The system distributes bulletins called Notices to Air Missions and is a patchwork of new technology and components that are three decades old. In its statement Thursday, the FAA said the contract workers were trying to correct synchronization between a live database and a backup system when the problem began.
The system started to fail on the afternoon of Jan. 10, and efforts to restore it faltered into the evening. In the early hours of Jan. 11, the agency decided to reset the system and order a nationwide halt to air travel — the first of its kind since 9/11. Air traffic soon began moving again, but delays continued throughout the day.
The FAA said its preliminary review found no evidence of a cyberattack or malicious intent.

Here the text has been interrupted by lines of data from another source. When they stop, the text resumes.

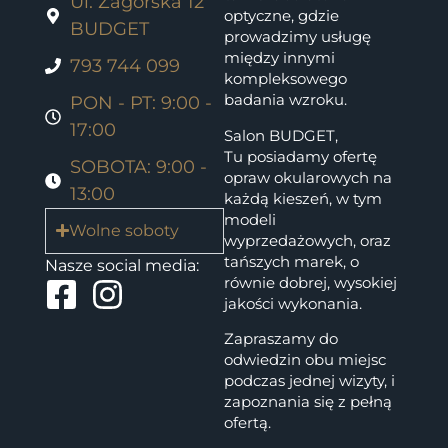
Ul. Zagórska 12
optyczne, gdzie
BUDGET
prowadzimy usługę
między innymi
793 744 099
kompleksowego
badania wzroku.
PON - PT: 9:00 -
17:00
Salon BUDGET,
Tu posiadamy ofertę
SOBOTA: 9:00 -
opraw okularowych na
13:00
każdą kieszeń, w tym
modeli
Wolne soboty
wyprzedażowych, oraz
tańszych marek, o
Nasze social media:
równie dobrej, wysokiej
jakości wykonania.
Zapraszamy do
odwiedzin obu miejsc
podczas jednej wizyty, i
zapoznania się z pełną
ofertą.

The outage highlighted the aging computer systems that aviation safety relies upon. It remains unclear how the blunder could bring down the entire notification system, but the FAA said it has fixed the system and taken steps to ensure it is more resilient.
“The agency is acting quickly to adopt any other lessons learned in our efforts to ensure the continuing robustness of the nation’s air traffic control system,” the FAA said.
The outage came after Southwest Airlines had thousands of flight cancellations in December, a problem it blamed on outdated technology.
The two incidents have heightened scrutiny on the aviation system in Congress as lawmakers prepare to craft a multiyear funding package for the FAA.